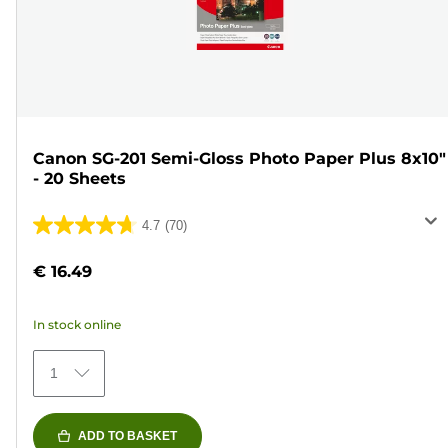
Canon SG-201 Semi-Gloss Photo Paper Plus 8x10"
- 20 Sheets
4.7
(70)
4.7
out
€ 16.49
of
5
In stock online
stars.
70
1
reviews
ADD TO BASKET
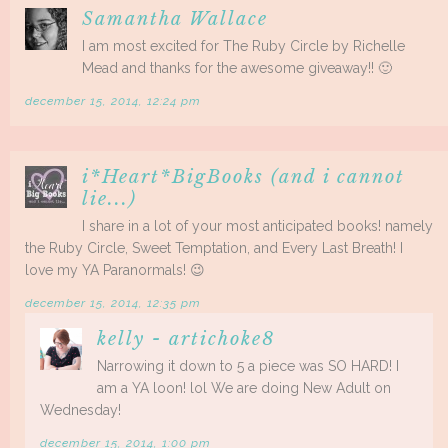
Samantha Wallace
I am most excited for The Ruby Circle by Richelle
Mead and thanks for the awesome giveaway!! 🙂
december 15, 2014, 12:24 pm
i*Heart*BigBooks (and i cannot
lie...)
I share in a lot of your most anticipated books! namely
the Ruby Circle, Sweet Temptation, and Every Last Breath! I
love my YA Paranormals! 😉
december 15, 2014, 12:35 pm
kelly - artichoke8
Narrowing it down to 5 a piece was SO HARD! I
am a YA loon! lol We are doing New Adult on
Wednesday!
december 15, 2014, 1:00 pm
========
HOW TO COMPLETE THIS TASK: Reproduce the lines verbatim, from the line containing "Samantha Wallace" through the final line.

EXERCISE RESPONSE:
Samantha Wallace
I am most excited for The Ruby Circle by Richelle
Mead and thanks for the awesome giveaway!! 🙂
december 15, 2014, 12:24 pm
i*Heart*BigBooks (and i cannot
lie...)
I share in a lot of your most anticipated books! namely
the Ruby Circle, Sweet Temptation, and Every Last Breath! I
love my YA Paranormals! 😉
december 15, 2014, 12:35 pm
kelly - artichoke8
Narrowing it down to 5 a piece was SO HARD! I
am a YA loon! lol We are doing New Adult on
Wednesday!
december 15, 2014, 1:00 pm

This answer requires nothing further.